STAGE REVIEW
'Titanic' takes symbolic view of ship tragedy
By Joseph T. Rozmiarek
Advertiser Drama Critic
| 'Titanic'
8 p.m. Thursdays-Saturdays, 4 p.m. Sundays, through June 9 Diamond Head Theatre $40-$10 733-0274 |
This stage version by Peter Stone and Maury Yeston takes a broader view, representing the ship as the emblem of an optimistic but class-ridden age and an important turning point between eras. In the calamity that fills the entire second act, the privilege of wealth and power and the invincibility of progress come into question.
The first act is a celebration, beginning with the ship's designer exclaiming over the blueprints, "At every age, mankind attempts to fabricate great works at once magnificent and impossible." We meet the aristocracy of millionaires, the social-climbing Second Class and the steerage immigrants hoping for a better life.
Central to the tragedy are a demanding owner and a pacifying Captain. Collision becomes almost inevitable, with the actual impact occurring during intermission.
Act Two slowly unfolds the immensity of the disaster through scenes of denial, anger and final acceptance. The show's finale unites the survivors with the victims as they say goodbye to something greater than a ship.
Under Waldman's direction, acting and singing blend inseparably into a dynamic ensemble production where several performers have featured moments, but no one's part is unimportant.

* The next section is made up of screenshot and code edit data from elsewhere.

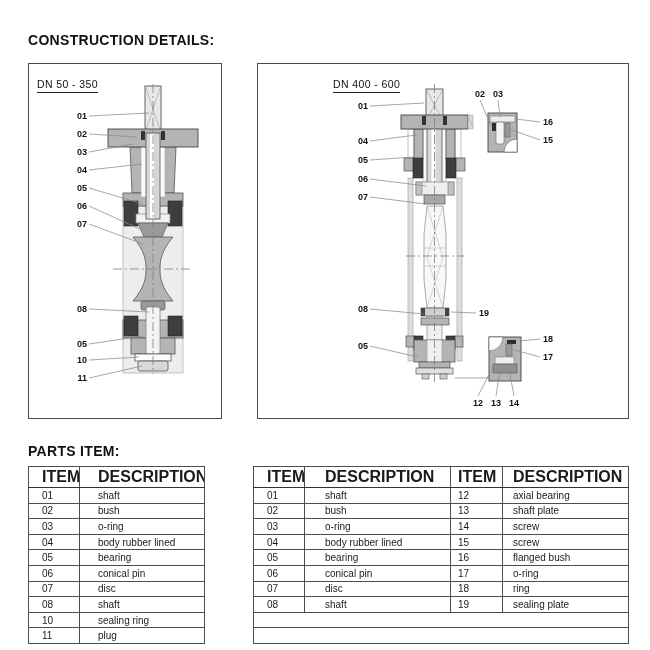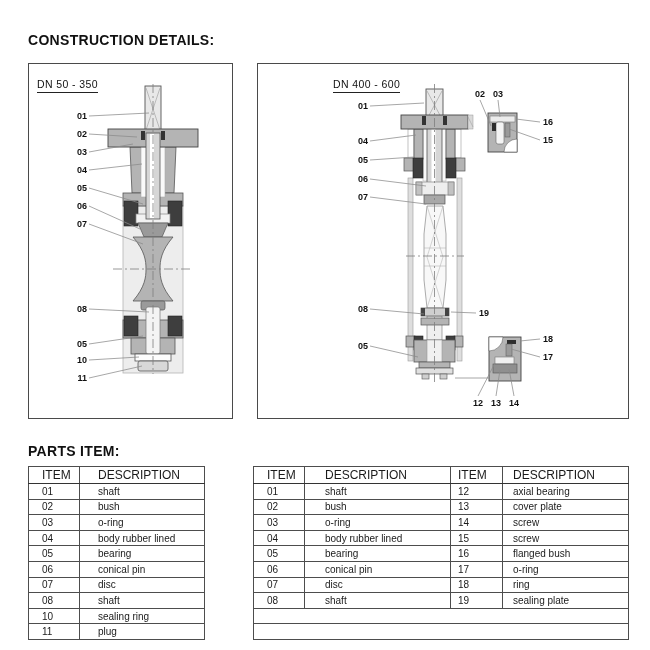--- a/index.html
+++ b/index.html
@@ -9,41 +9,41 @@
   }
   .heading{
     position:absolute;left:28px;font-size:14px;font-weight:bold;
     letter-spacing:0.3px;color:#111;
   }
   #construction-heading{top:32px;text-align:right;}
   #parts-heading{top:443px;}
   .panel{
     position:absolute;top:63px;height:354px;border:1px solid #4a4a4a;background:#fff;
   }
-  #panel-left{left:28px;width:192px;padding-left:11px;}
+  #panel-left{left:28px;width:192px;}
   #panel-right{left:257px;width:370px;}
   .dn-label{
     position:absolute;font-size:10.5px;letter-spacing:0.4px;color:#111;
     border-bottom:1px solid #222;padding-bottom:2px;
   }
   #dn-label-left{left:8px;top:14px;}
   #dn-label-right{left:75px;top:14px;text-align:center;}
   .panel svg{position:absolute;left:0;top:0;}
   svg text{font-family:"Liberation Sans", sans-serif;font-size:9px;font-weight:bold;fill:#111;}
   .leader{stroke:#8a8a8a;stroke-width:0.75;fill:none;}
   .cl{stroke:#7d7d7d;stroke-width:0.8;stroke-dasharray:9 3 2 3;fill:none;}
 
   table{
     position:absolute;border-collapse:collapse;table-layout:fixed;
     font-size:10px;color:#1a1a1a;border:1.5px solid #333;background:#fff;
   }
   #table-left{left:28px;top:466px;width:176px;}
   #table-right{left:253px;top:466px;width:375px;}
   th,td{border:1px solid #4d4d4d;text-align:left;overflow:hidden;white-space:nowrap;}
-  th{height:14px;font-size:12px;font-weight:normal;border-bottom:1.5px solid #333;border-radius:7px;}
+  th{height:14px;font-size:16px;font-weight:bold;border-bottom:1.5px solid #333;border-radius:7px;}
   td{height:12.6px;font-weight:normal;}
   #table-left th:nth-child(1),#table-left td:nth-child(1){padding-left:13px;}
   #table-left th:nth-child(2),#table-left td:nth-child(2){padding-left:18px;}
   #table-right th:nth-child(1),#table-right td:nth-child(1){padding-left:13px;}
   #table-right th:nth-child(2),#table-right td:nth-child(2){padding-left:20px;}
   #table-right th:nth-child(3),#table-right td:nth-child(3){padding-left:7px;}
   #table-right th:nth-child(4),#table-right td:nth-child(4){padding-left:10px;}
 </style>
 </head>
 <body>
@@ -366,21 +366,21 @@
       <tr>
         <td>01</td>
         <td>shaft</td>
         <td>12</td>
         <td>axial bearing</td>
       </tr>
       <tr>
         <td>02</td>
         <td>bush</td>
         <td>13</td>
-        <td>cover plate</td>
+        <td>shaft plate</td>
       </tr>
       <tr>
         <td>03</td>
         <td>o-ring</td>
         <td>14</td>
         <td>screw</td>
       </tr>
       <tr>
         <td>04</td>
         <td>body rubber lined</td>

Douglass Scheer nicely bookends the drama as the designer, initially exalting and lastly mourning the Titanic. Scott Moura is wonderfully despicable as the ship's grasping owner, and Bryan Bender is appropriately both physically commanding and ethically disappointing as its Captain.
Cori Vas is vocally exciting as the enthusiastic Stoker and Ryan Lumpus is convincing as the desperate Radioman. Howard Bishop and Lina Doo share a lovely duet as the aged Isidor and Ida Straus, who choose to perish together.
Melina Lillios commands the show's music, authoritatively leading the live orchestra.
Sukey Dickinson's lavish costumes nicely underscore the characters' class divisions, as does Patrick Kelly's deceptively simple stage set where the simple rolling away of a service cart foreshadows the coming calamity, and a sudden tilt brings all classes symbolically to the same level.